Douglas Asphalt was founded in 1971 by Spivey’s father and another business partner. Spivey became the first employee when he was 20 years old. His son, Kyle Spivey, joined the firm at age 21 and worked his way up from a project manager to supervisor of operations. Together, the family built the company into a $140 million-a-year business, Spivey said.

But as a result of the dispute with GDOT, Douglas Asphalt could no longer get state paving contracts. The company closed and about 550 employees lost their jobs. It was a big hit to the economy in the tiny southeast Georgia city of Douglas (population 11,589), where the company was headquartered, said JoAnne Lewis, president of the Douglas-Coffee County Economic Development Authority.

Everybody knew somebody who had been laid off from Douglas Asphalt.

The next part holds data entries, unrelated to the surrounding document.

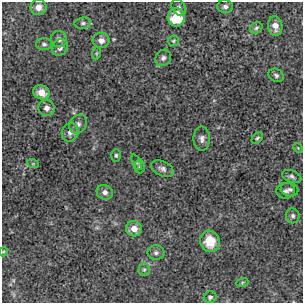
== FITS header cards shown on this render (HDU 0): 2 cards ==
NAXIS1  =                  301 /  Axis Length
NAXIS2  =                  301 /  Axis Length

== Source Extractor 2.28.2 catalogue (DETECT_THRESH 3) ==
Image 301 x 301 px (HDU 0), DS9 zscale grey, 1 PNG px = 1 image px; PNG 305 x 305 px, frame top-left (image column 1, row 301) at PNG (2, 2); each listed source drawn as its Kron ellipse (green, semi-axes under 4 px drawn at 4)
Background 8.71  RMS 0.025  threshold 0.0765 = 3 sigma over >= 5 px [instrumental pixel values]
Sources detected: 39; all 39 listed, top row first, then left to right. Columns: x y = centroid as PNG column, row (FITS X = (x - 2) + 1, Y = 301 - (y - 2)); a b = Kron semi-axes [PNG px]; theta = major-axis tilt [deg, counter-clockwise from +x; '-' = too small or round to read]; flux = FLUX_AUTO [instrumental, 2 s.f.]
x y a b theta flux
225 6 8 6 -2 5.7
38 7 8 7 - 11
179 8 9 6 -58 5.1
176 17 9 8 - 47
83 23 8 5 9 4.3
275 26 10 7 -81 13
256 28 6 5 - 3.3
59 39 8 8 - 6.8
101 40 8 7 - 9.9
174 41 6 5 - 2.3
44 44 8 6 -1 4
60 48 9 7 57 7.7
97 53 6 4 71 2.2
163 58 8 7 - 6.2
276 75 8 6 -30 4.4
41 92 8 7 - 19
47 108 8 8 - 8.2
78 124 10 8 58 7.1
70 132 9 8 - 8
257 138 7 4 49 2.9
202 139 12 8 -88 8
298 148 5 4 - 1.6
116 155 6 5 - 2.9
137 162 8 4 -64 2.8
33 164 6 3 -18 2.1
140 167 7 5 89 2.5
163 169 12 7 -25 6.6
292 176 10 6 -21 4.6
290 189 9 7 -14 5.6
286 191 9 8 - 5.6
105 192 8 7 - 7
293 216 7 6 - 4.4
134 229 8 7 - 16
210 241 11 9 -74 34
3 252 5 3 - 1.7
156 253 8 7 - 5.5
144 270 6 5 - 3.5
242 283 6 4 20 2.3
210 297 6 5 - 3.4
At the frame edge (FLAGS 8, measured only in part): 1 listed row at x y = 3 252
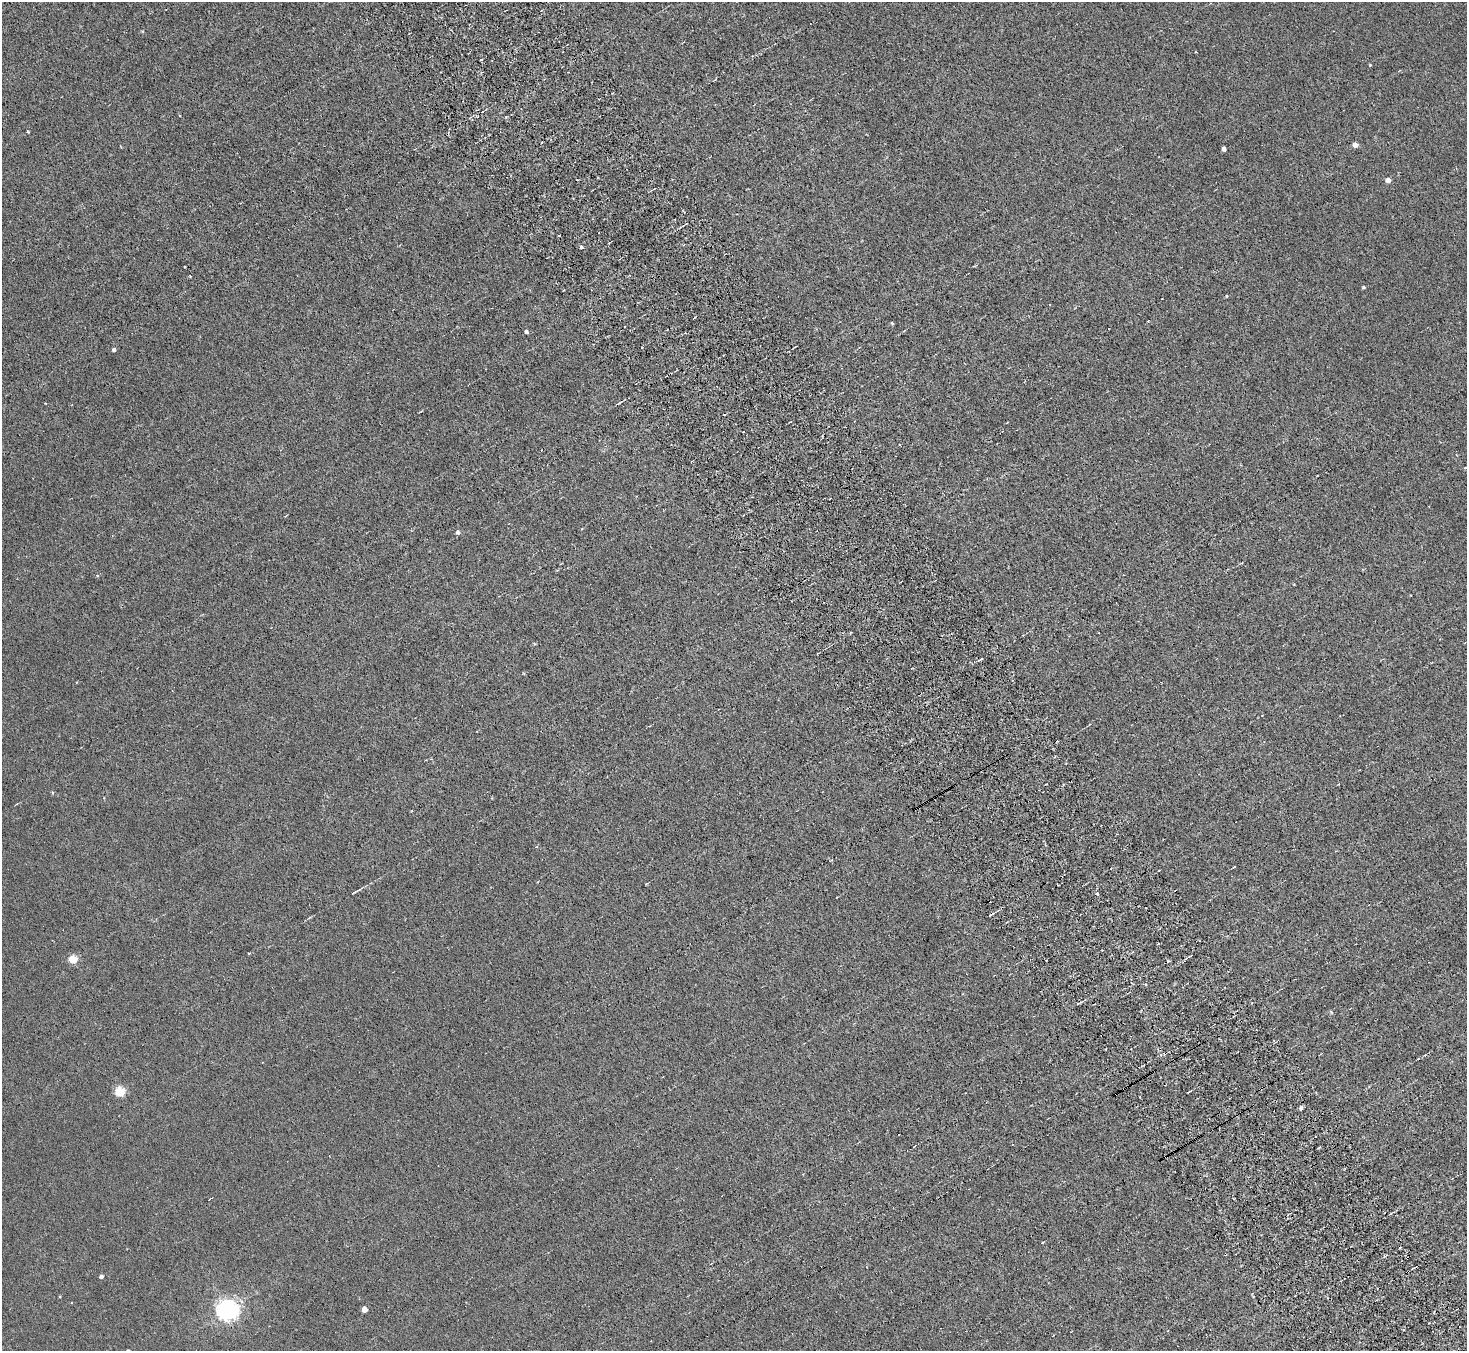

“The loss of those jobs were just devastating to this community,” Lewis said.

Over the past nine years, Douglas Asphalt has filed numerous lawsuits against GDOT or state transportation officials in Cherokee, Coffee, Fulton, Glynn, Gwinnett and Turner counties and in federal court. The company has yet to prevail in a single claim against the state.

But the company was handed a huge victory in 2009, when a jury returned a $150 million verdict in the U.S. District Court, Southern District of Georgia, against a testing company hired by GDOT. Applied Technical Services was paid by GDOT to determine the amount of lime in the asphalt samples. Douglas Asphalt successfully argued that the test it used was not scientifically valid — and that GDOT officials knew it.

It wasn’t the first time GDOT’s testing procedures had been castigated. Superior Court judges in Fulton and Turner counties also ruled the state’s tests inadmissible at trial.

But the federal jury’s verdict against ATS was overturned by the 11th U.S. Circuit Court of Appeals. The court ruled that ATS was not responsible for the harm to Douglas Asphalt because it performed the tests in the manner specified and required by GDOT.

Now Douglas Asphalt has pinned all its hopes on the case against GDOT set for trial in Turner County. But with the testing evidence ruled inadmissible, the crux of the case becomes audits conducted by the state. The audits show Douglas Asphalt did not have records of receipts showing enough lime was purchased for the project.

Savage conceded that the company’s records were imperfect, but he said the receipts weren’t there because Douglas Asphalt traded with other vendors for lime. The cost of hydrated lime at the time was about 70 cents per ton, which for the I-75 paving project added up to about $350,000 — a small sum considering it was a $55 million contract.

“The stuff is cheap,” Savage said. “You wouldn’t cut corners on this.”